Lizzie got up abruptly and tugged harshly on Hermione's sleeve. Hermione closed her book and gathered her bag as Lizzie walked quickly out of the Great Hall.
"What's going on?" Hermione asked when they rounded into an empty corridor.
"I'm accessing his mind and I don't think he knows," Lizzie whispered. "At night, through dreams, memories... old memories..." she explained, and handed Hermione her dream journal folded to the page they started at.
"Some of these piggyback off of memories from Dumbledore... he has a victim profile, Hermione, it started with this little girl, Leah," she explained.
"He killed the first?" Hermione asked, frowning. Lizzie nodded.
"Yes, she was supposed to be adopted and they were late to arrive. Tom convinced her to hang herself from... from the banister," Lizzie explained. Hermione looked up sharply.
"Didn't you have a friend in school who - ?" Hermione asked. Lizzie nodded and looked ashamed.
"Leah watched her mother die and her dad died in the war, WWII presumably, I think she was his first. I don't know if these are in order or if there are more in between. He tried to do the same to Ginny... and I think it's why he picked me to fulfill the prophecy... it's no coincidence all of these have eerily familiar aspects with my life..." Lizzie said.
"Maybe your brain is interpreting them that way because of your life," Hermione reasoned, but Lizzie shook her head.
"No, these girls are real. Something tells me there are more. I mean he has killed hundreds, but his most malicious killings are these girls who remind him of Leah," Lizzie explained.
"But why would he target that specifically?" Hermione asked.
"From what I gathered she was a polar opposite of him, but she was also the only one who was kind to him. Sweet, treated well in an abusive environment...she was about to be adopted... I'm confident she was a witch... I think he was jealous... I used to be insanely jealous of Dudley, thought all things awful with him. His sister, jealousy for the family he could have had, not because he wanted love, but because he could have avoided the abuse in that orphanage..." Lizzie reasoned.
Hermione wrote to a London newspaper to do some research in old archives, and her mother had sent her a package of newspaper articles that turned results. There was an article about Emily Teller, a ten-year-old girl found murdered in a London alleyway near Wool Orphanage in 1961, the cause of death was not formally identified, but she had strange marks on her body and her major organs were all missing from her corpse. Meredith Wool was found dead in the orphanage that same day, having died at 70-years-old from an apparent heart attack. Lizzie stopped at the name, but surely Teller was too common and just a coincidence, but Katie came to mind immediately.

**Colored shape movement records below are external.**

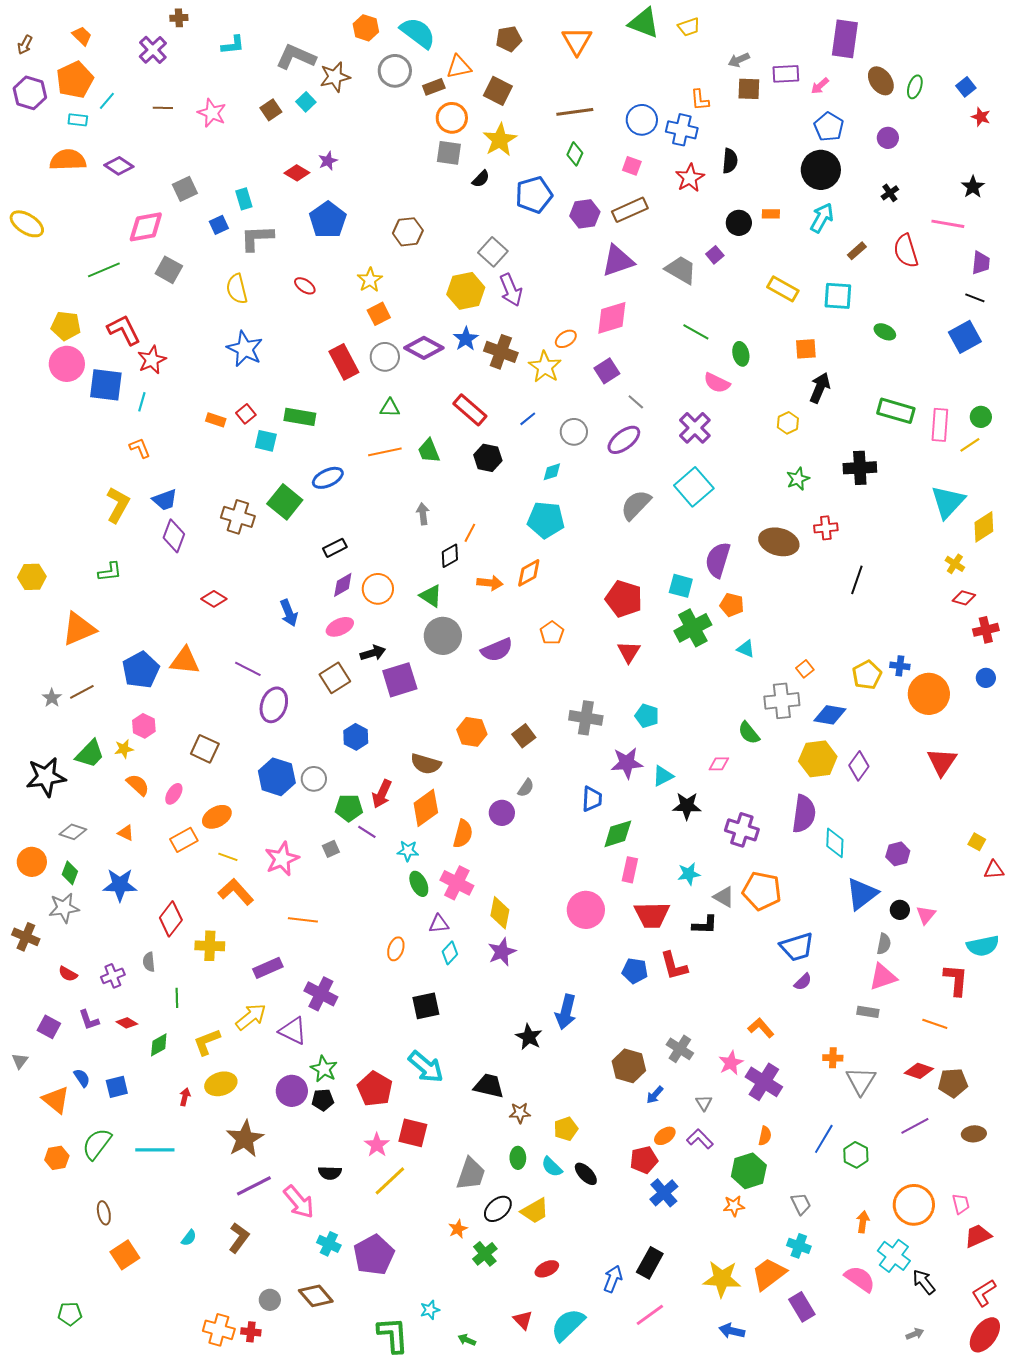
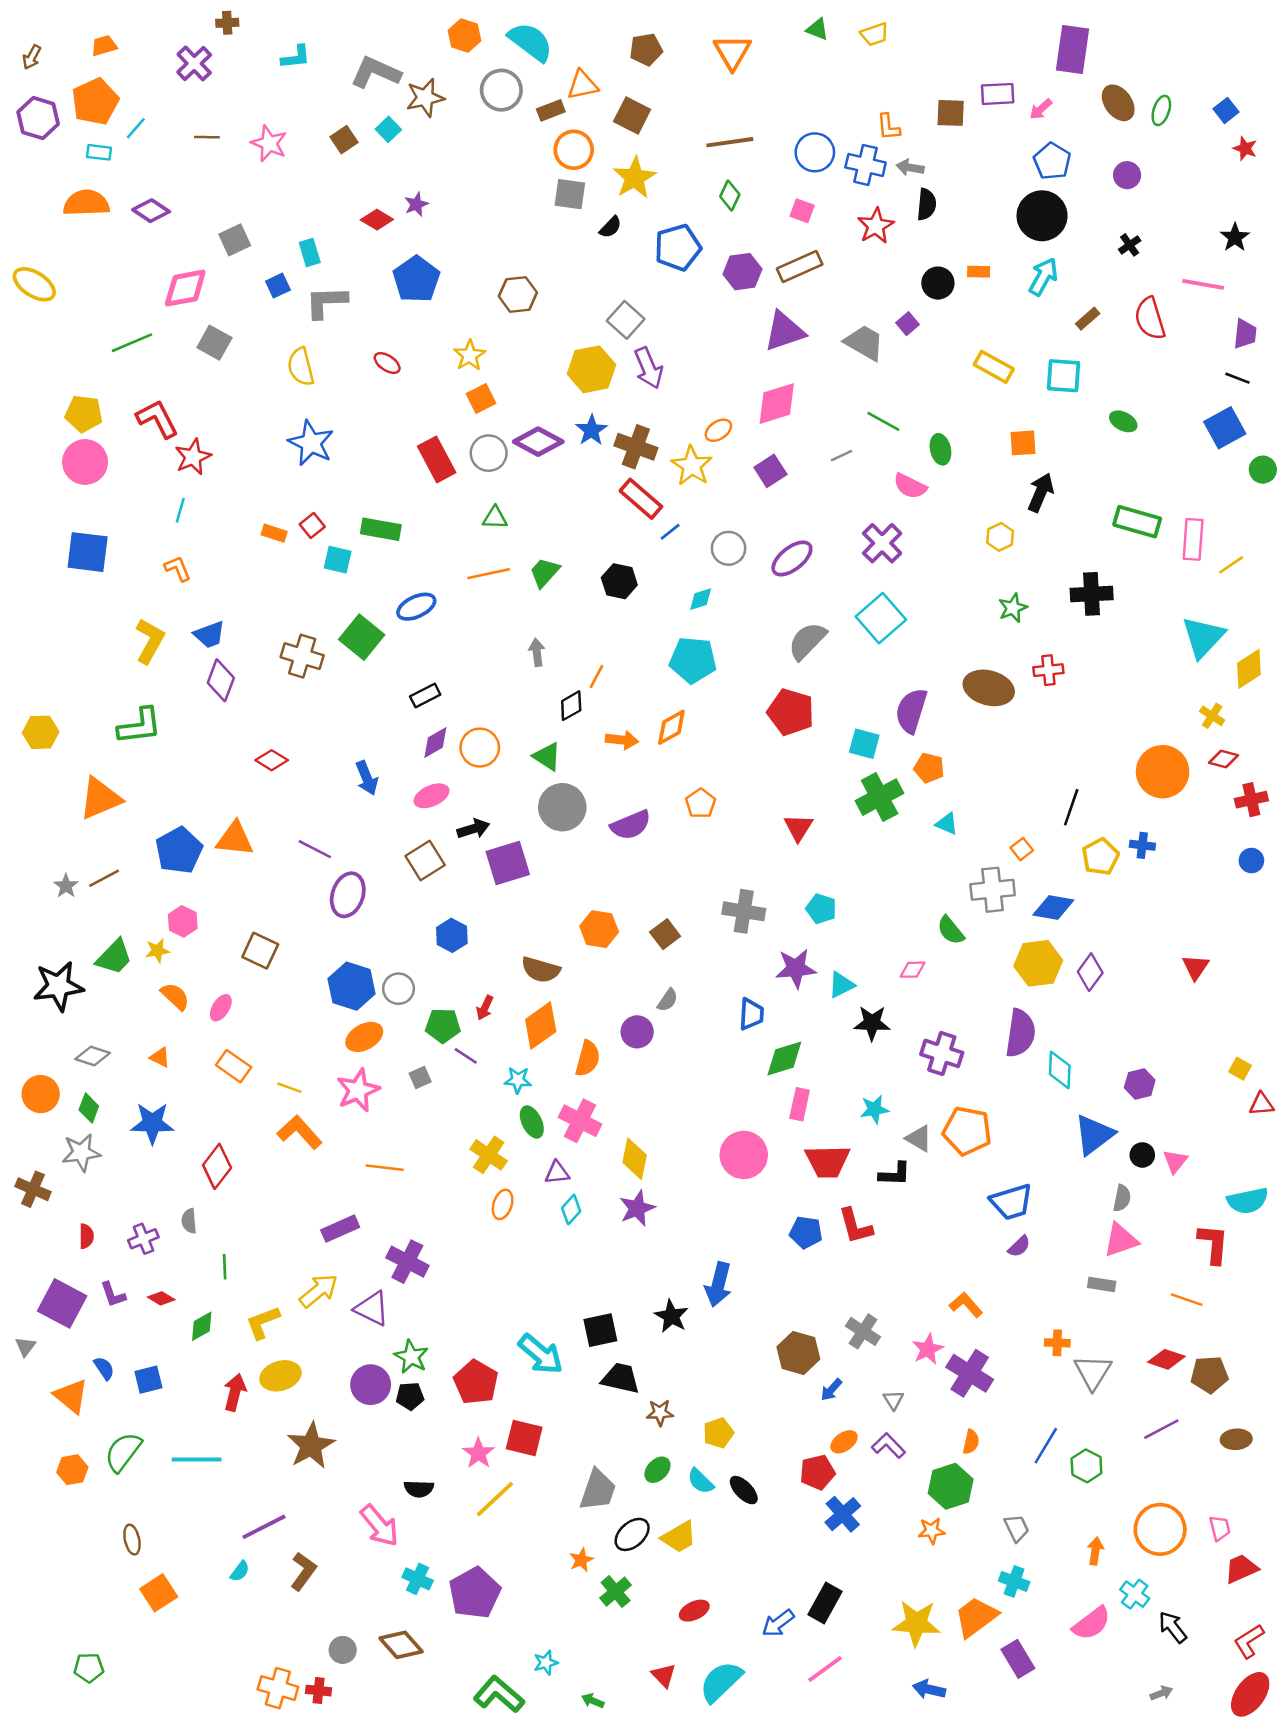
green triangle: (644, 23) -> (817, 29), size x0.6
orange trapezoid: (82, 36) -> (104, 46), turned -60
gray arrow: (739, 60) -> (910, 168), moved, turned 35
blue square: (106, 385) -> (88, 552), moved
gray line: (636, 402) -> (841, 456), moved, turned -66
red rectangle: (470, 410) -> (641, 499), moved
green circle: (981, 417) -> (1263, 470), moved
green trapezoid: (429, 451) -> (544, 572), turned 64
green L-shape: (110, 572) -> (140, 726), size x1.5
black line: (857, 580) -> (1071, 807), moved
red pentagon: (624, 599) -> (791, 712), moved
orange circle: (929, 694) -> (1163, 772), moved
red triangle: (942, 762) -> (1196, 967), size x0.7
red arrow: (382, 794) -> (485, 1008), size x0.7
orange ellipse: (217, 817) -> (364, 1037), moved
orange rectangle: (184, 840) -> (234, 1066), turned 64
yellow cross: (210, 946) -> (489, 1155), moved, turned 32
red semicircle: (68, 974) -> (86, 1236), turned -120
black square: (426, 1006) -> (600, 1330), moved
purple square: (49, 1027) -> (62, 1303), size x1.6
red arrow: (185, 1097) -> (235, 1392), size x1.6
green ellipse: (518, 1158) -> (657, 1470), turned 45
purple line: (254, 1186) -> (264, 1527), moved
cyan cross: (894, 1256) -> (1135, 1594), size x0.7
blue arrow: (613, 1279) -> (778, 1623), turned -148
pink semicircle: (860, 1279) -> (1092, 1623), turned 108
green L-shape: (393, 1335) -> (499, 1694), turned -45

There was also an article found in a 1937 paper about an eleven-year-old girl named Leah Wilson who had hung herself from a banister at Wool Orphanage the day she was formally adopted, launching an investigation into the care of the children there, it didn't give her name before the adoption. She was supposed to be buried with her recently deceased mother, but when they went to deposit her casket, her body was gone.
The article about what is probably her mother's death which was published on November 1, 1936. It just said she was murdered on Halloween night by a debt collector, didn't even give a name.
Then finally, an August 1, 1943 article about the murder of the Riddle family the night prior. The parents were found dead with no apparent trace of a cause. The daughter however, was burned in the back courtyard post mortem.